The electronic control systems were designed to be small and simple. The robot's control algorithms are executed on a Cyrix 233 MHz embedded computer that sends commands via a PC-104 digital I/O board to a custom circuit board. This board holds a digital-to-analog converter that sends signals to the brushless motor amplifiers. The amplifiers provide control of motor current and commutation (via hall-effect sensors mounted on the motors).

Each degree of freedom is equipped with an optical encoder that provides precise position information. The translation of the robot body can be measured with a resolution of 10 microns. The body’s rotation can be measured with a resolution of 0.045 degrees. During fast motion, these encoders produce high frequency signals, which require the use of dedicated processing hardware. The custom PCB includes five 16-bit encoder counter ICs, which are periodically polled by the Cyrix processor, via the PC-104 I/O board.

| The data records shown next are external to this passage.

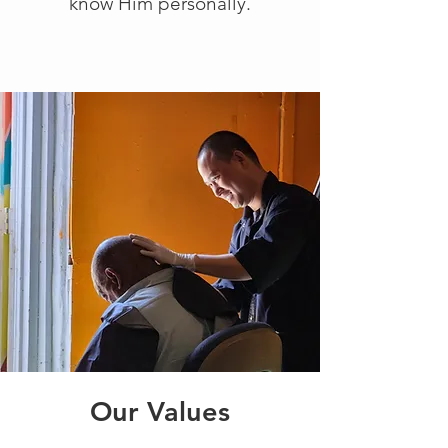
know Him personally.
Our Values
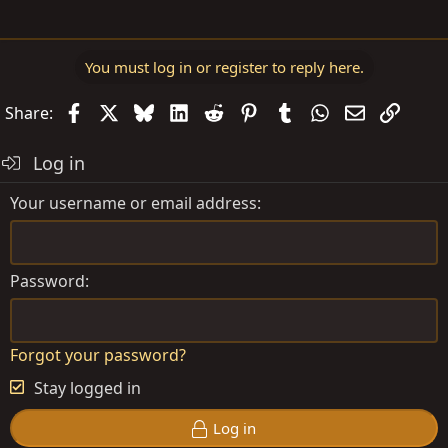
You must log in or register to reply here.
Facebook
X
Bluesky
LinkedIn
Reddit
Pinterest
Tumblr
WhatsApp
Email
Link
Share:
Log in
Your username or email address
Password
Forgot your password?
Stay logged in
Log in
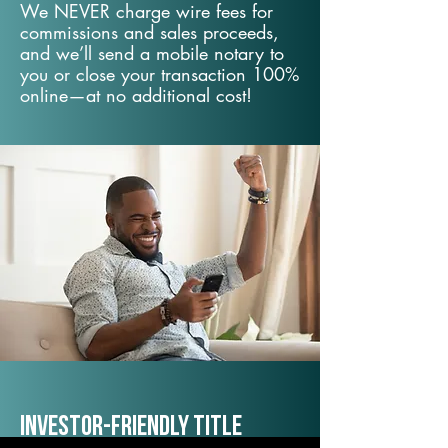
We NEVER charge wire fees for
commissions and sales proceeds,
and we’ll send a mobile notary to
you or close your transaction 100%
online—at no additional cost!
Investor-Friendly Title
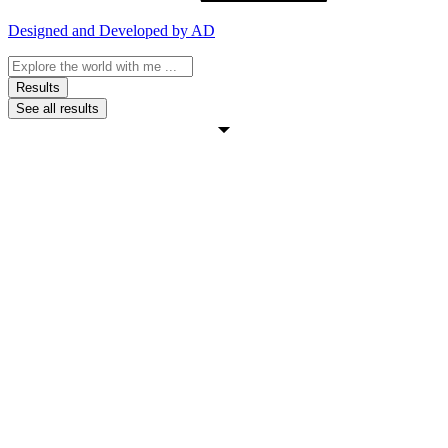
Designed and Developed by AD
Search
...
Results
See all results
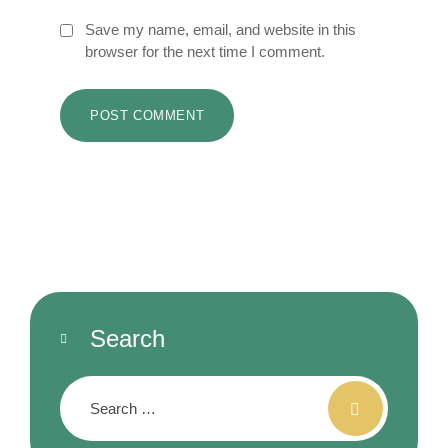
Save my name, email, and website in this
browser for the next time I comment.
Search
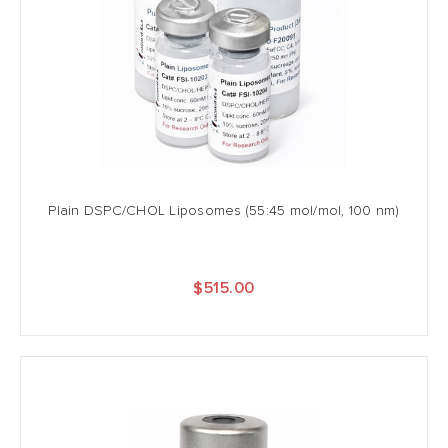
Plain DSPC/CHOL Liposomes (55:45 mol/mol, 100 nm)
$515.00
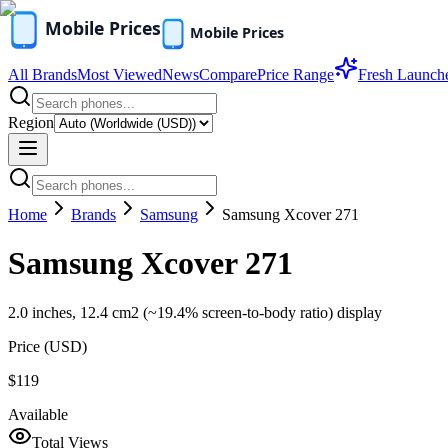
All Brands
Most Viewed
News
Compare
Price Range
Fresh Launch
Region
Home
Brands
Samsung
Samsung Xcover 271
Samsung Xcover 271
2.0 inches, 12.4 cm2 (~19.4% screen-to-body ratio) display
Price (
USD
)
$119
Available
Total Views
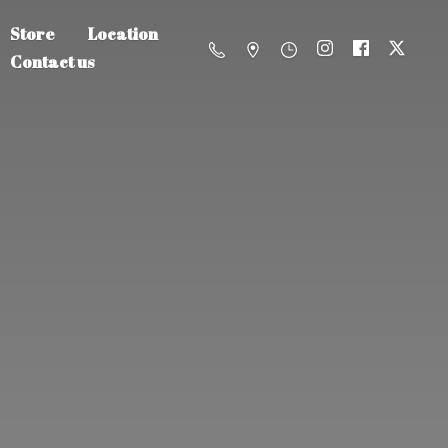
Store
Location
Contact us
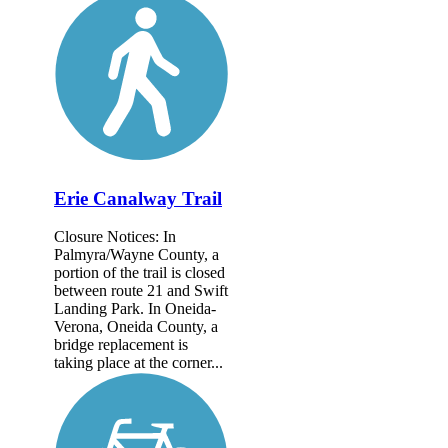
Erie Canalway Trail
Closure Notices: In
Palmyra/Wayne County, a
portion of the trail is closed
between route 21 and Swift
Landing Park. In Oneida-
Verona, Oneida County, a
bridge replacement is
taking place at the corner...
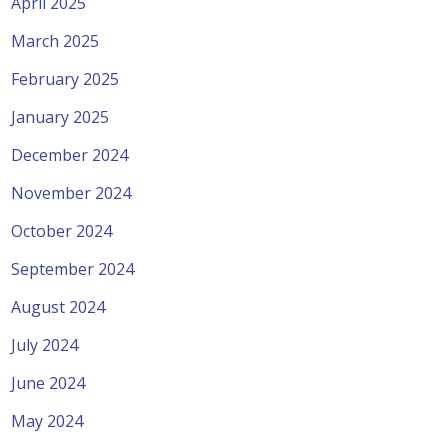
April 2025
March 2025
February 2025
January 2025
December 2024
November 2024
October 2024
September 2024
August 2024
July 2024
June 2024
May 2024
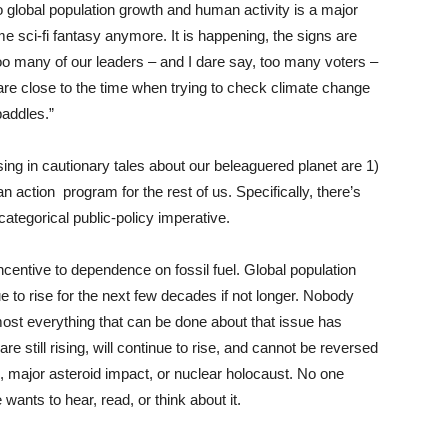
o global population growth and human activity is a major
 sci-fi fantasy anymore. It is happening, the signs are
too many of our leaders – and I dare say, too many voters –
 are close to the time when trying to check climate change
paddles.”
sing in cautionary tales about our beleaguered planet are 1)
n action program for the rest of us. Specifically, there’s
categorical public-policy imperative.
sincentive to dependence on fossil fuel. Global population
nue to rise for the next few decades if not longer. Nobody
most everything that can be done about that issue has
e still rising, will continue to rise, and cannot be reversed
 major asteroid impact, or nuclear holocaust. No one
wants to hear, read, or think about it.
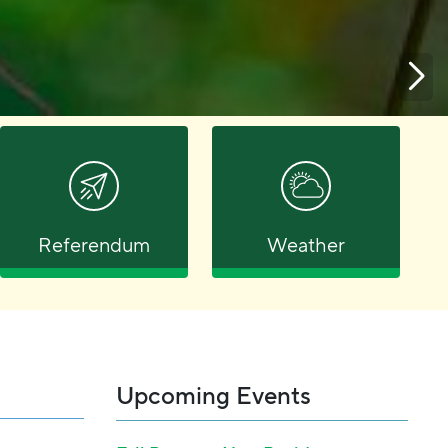
Referendum
Weather
Upcoming Events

To attain high-speed charging and discharging, the robot’s on-board 6-kilowatt power supply consists of two parallel sets of nickel-cadmium batteries. The batteries provide 60 volts to the motor amplifiers and to a pair of DC-to-DC converters. The volta ge converters supply power to the computer, brakes, and fans. The power system includes a solid-state relay, a voltage shunt, filtering capacitors, and fly-back diodes.

(A) The PC-104 digital I/O board, (B) relays that control the vertical translation brakes, (C) power supply monitor, (D) embedded computer, (E) custom circuit board, (F) wireless ethernet module, and (G) DC-to-DC voltage converters.